Citations sur Une femme que j'aimais (81)
C'est un des plaisirs les plus innocents des vieux dans l'antichambre de la mort de constater qu'ils en enterrent de plus jeunes.
Les enfants n'ont pas à demander raison des actes de leurs parents. Les parents ont vécu, c'est tout. Les enfants feront de même, de leur mieux.
La frite est à l’homme libre ce que l’hostie est au dévot.
« La grande portion ou la petite, Claude ?
— La géante, Nunzia ! »
Nunzia m’a souri comme à un champion et s’est retournée vers le long bac rempli de candidates mises en condition par une première cuisson modérée. À l’aide de son écumoire, elle a garni le panier du quota exact de la portion géante, l’a plongé dans la cuve bouillonnante, et s’est mise à le secouer afin d’envoyer les récalcitrantes agglutinées les unes aux autres se dorer les quatre faces en solo. Les quartiers supérieurs que les bretelles en X de son tablier découpaient dans son dos plantureux tressautaient gaiement sous sa blouse. Le staccato du panier enchantait mes oreilles.
Je ne sais si Dieu répond à certaines personnes quand elles s'adressent à Lui mais, à moi, Il a toujours battu froid. Pas le moindre signe d'attention. Pas même une fin de non-recevoir : je m'en serais contenté. Rien. En conséquence, nous avons rompu, tous les deux.

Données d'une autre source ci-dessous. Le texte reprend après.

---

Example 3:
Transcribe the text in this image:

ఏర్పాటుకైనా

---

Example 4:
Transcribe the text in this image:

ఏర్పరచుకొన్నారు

Emporter un sachet de frites bien chaudes au creux d’une main, les manger dans la rue avec les doigts de l’autre main en faisant des mouillettes dans la motte de mayonnaise accrochée au coin supérieur du papier, c’est un des plaisirs les plus intenses que l’on puisse s’offrir et, même, un acte de foi dans l’existence. Les déprimés, les élégants, les prétentieux – toutes personnes qui grignotent la vie du bout des dents – ne mangeront jamais de frites sur le trottoir. Il n’y a que les optimistes pour se livrer en public à cette manducation jubilatoire. La frite est à l’homme libre ce que l’hostie est au dévot.
Le meilleur de l'amour, n'est-ce pas quand on ne s'est pas encore déclaré, avant l'évidence des sentiments, lorsqu'on guette chez l'autre les signes de ce que l'on ressent soi-même ?
La vie, la plupart du temps, est totalement dépourvue de pittoresque. Elle s'éloigne rarement des sentiers battus. Plus on est banal, plus on est vrai.
J'ai passé le reste du samedi et du dimanche au bord de l'Ornale. Je trempais ma ligne machinalement. La dernière chose dont je me souciais, c'était d'attraper du poisson. Par l'effet de la loi de la vexation universelle, j'en ai rarement autant pêché. Une dizaine de truites, et toutes à la dimension réglementaire. A croire que la rivière était en proie à une vague de suicides.
Elle avait lu un tas de livres, les romanciers catholiques surtout, Bernanos, Mauriac, Green, que je n'ai découverts que bien après, quand personne ne les lisait plus, vu qu'il avait été décidé alors que le talent et l'intelligence étaient réservés aux athées.
Autour de la soupière, l'atmosphère était souvent lourde. La pêche, les champignons, je n'avais rien de mieux à faire pendant mes loisirs ? J'aurais pu, au moins, aller au bal de la jeunesse, le jour de la ducasse de Vieusart. J'avais beau expliquer que j'étais trop vieux : les fiancées potentielles étaient des gamines de quatorze ans, qui se fagotaient dans des robes comme des peaux de saucissons, façon Eva Herzigova. Malheureusement, on n'avait pas inventé le "push-up" pour le cerveau.